**EXERCISE INSTRUCTIONS**.
A - Please rewrite the paragraph of the ECG project page that begins "Electrocardiography (ECG) is one of the most widely used" as a short bulleted list that keeps its main facts.
B - According to the ECG project page, on what date does the project end?
C - Translate this sentence from the ECG project page into Spanish: "First, we will benchmark existing ECG foundation models [1–3] on standardized arrhythmia classification tasks, with a particular focus on atrial fibrillation detection."

**TEXT**.
>>

NAISS
SUPR
NAISS Projects
SUPR
Electrocardiogram foundation models
Dnr:

NAISS 2025/22-1227

Type:

NAISS Small Compute

Principal Investigator:

Jiawei Li

Affiliation:

Uppsala universitet

Start Date:

2025-09-12

End Date:

2026-10-01

Primary Classification:

10610: Bioinformatics and Computational Biology (Methods development to be 10203)

Webpage:

Allocation

Abstract

Electrocardiography (ECG) is one of the most widely used and cost-effective tools for detecting cardiovascular disease. However, existing machine learning approaches are typically trained on limited, homogeneous datasets and struggle to generalize across populations, leads, and recording lengths. This project addresses these limitations by developing and benchmarking ECG foundation models, which are large neural architectures pretrained on diverse ECG corpora and designed to provide generalizable representations of cardiac signals. The project pursues three main objectives. First, we will benchmark existing ECG foundation models [1–3] on standardized arrhythmia classification tasks, with a particular focus on atrial fibrillation detection. Second, we will pretrain new ECG foundation models on large, heterogeneous datasets by exploring novel tokenization strategies. Third, we will evaluate transferability of these models across multiple downstream tasks, assessing robustness with respect to different ECG lengths, numbers of leads, and patient populations. The expected outcomes of this project are threefold: (1) we will provide a framework for training and evaluating ECG foundation models that is transparent and reproducible, (2) we aim to deliver models that are more robust and generalizable than current approaches, and (3) we plan to disseminate the results through two publications: one journal submission and one conference paper in the fields of artificial intelligence and bioinformatics. Methodologically, our work requires significant computational resources for pretraining, hyperparameter exploration, and evaluation across multiple datasets. Resource allocation on the server will enable us to scale models to millions of beats, compare architectures systematically, and establish reproducible benchmarks. [1] Coppola, Edoardo, et al. "HuBERT-ECG as a self-supervised foundation model for broad and scalable cardiac applications." medRxiv (2024): 2024-11. [2] McKeen, Kaden, et al. "Ecg-fm: An open electrocardiogram foundation model." arXiv preprint arXiv:2408.05178 (2024). [3] Li, Jun, et al. "An electrocardiogram foundation model built on over 10 million recordings with external evaluation across multiple domains." arXiv preprint arXiv:2410.04133 (2024).

<<

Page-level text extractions
>>

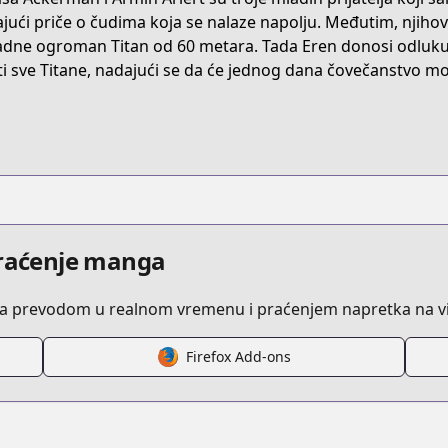
t/B07C5ZN36D
ajući priče o čudima koja se nalaze napolju. Međutim, njihov
dne ogroman Titan od 60 metara. Tada Eren donosi odluku d
ti sve Titane, nadajući se da će jednog dana čovečanstvo mo
attack-on-titan
/121579/
episode/10834108156635088814
praćenje manga
sa prevodom u realnom vremenu i praćenjem napretka na vi
Firefox Add-ons
/https://www.cdjapan.co.jp/product/NEOBK-1599854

<<

**ANSWERS BY ITEM NUMBER**.
A -
- ECG is a widely used, cost-effective tool for detecting cardiovascular disease.
- Current machine learning approaches train on limited, homogeneous datasets. They generalize poorly across populations, leads and recording lengths.
- The project develops and benchmarks ECG foundation models. These are large neural architectures pretrained on diverse ECG corpora to give generalizable representations of cardiac signals.
- Objective 1: Benchmark existing ECG foundation models on standardized arrhythmia classification, especially atrial fibrillation detection.
- Objective 2: Pretrain new models on large, heterogeneous datasets using novel tokenization strategies.
- Objective 3: Evaluate transferability across downstream tasks and test robustness to ECG length, number of leads and patient population.
- Expected outcomes:
  - a transparent, reproducible framework for training and evaluating ECG foundation models
  - models more robust and generalizable than current approaches
  - two publications, one journal submission and one conference paper, in artificial intelligence and bioinformatics
- The work needs significant computing for pretraining, hyperparameter exploration and multi-dataset evaluation. Server resources will let the team scale to millions of beats, compare architectures systematically and set reproducible benchmarks.
- The paragraph cites three existing ECG foundation models: HuBERT-ECG, ECG-FM, and a model built on over 10 million recordings.

B - 2026-10-01

C - En primer lugar, evaluaremos comparativamente los modelos fundacionales de ECG existentes [1–3] en tareas estandarizadas de clasificación de arritmias, con especial atención a la detección de la fibrilación auricular.